Moon God and part of the Theban triad as the son of Amun and Mut
Khonsu is depicted as a youth wrapped in mummy-bandages. He holds a crook, flail and waas sceptre although in some instances he can be seen holding the djed pillar (the backbone of Osiris). He wears a menat necklace and has the side lock of youth plus a crescent of the full moon. His cult centre and principal place of worship was at Thebes where he had a temple within the precincts of the Temple of Amun at Karnak. Khonsu as a sky deity can also have the head of a hawk
It was thought that his name was derived from the words for placenta (kh) and king (nsw) and that he was the personification of the royal placenta, which was preserved after the birth of the king, wrapped in a cloth and fixed to the top of a pole, to become one of the four standards which were carried at the head of the royal procession. However, another train of thought is that his name comes from the verb “to cross over” giving the meaning “He who traverses [the sky]” – more appropriate for a moon god.

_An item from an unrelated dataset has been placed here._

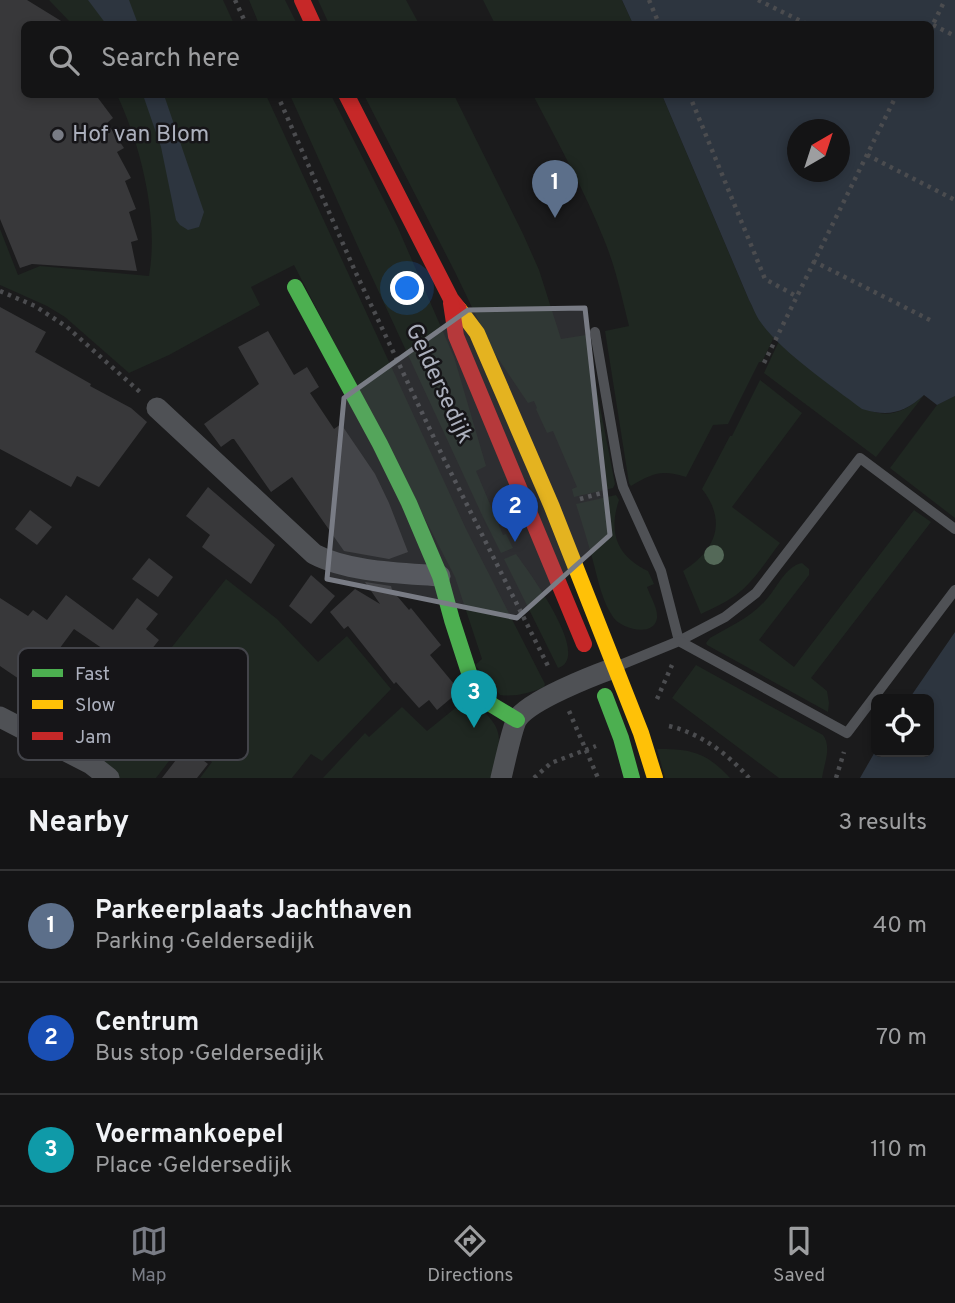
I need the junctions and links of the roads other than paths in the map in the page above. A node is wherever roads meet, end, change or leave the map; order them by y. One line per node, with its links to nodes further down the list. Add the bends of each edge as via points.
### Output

The nature of Khonsu in the Pyramid Age is quite different from his character at Thebes in the New Kingdom. In the spell which aims to give the king power to hunt and eat certain deities, thereby absorbing their strength, Khonsu is seen as a bloodthirsty god who helps to catch and slay the victims.
Khonsu assisted Thoth to calculate time and he was also a healing god, the latter recorded on a stele found in his temple at Thebes purporting to have been erected in the reign of Ramses II but probably set up during either the Persian of Ptolemaic period in attempt to recall past glories.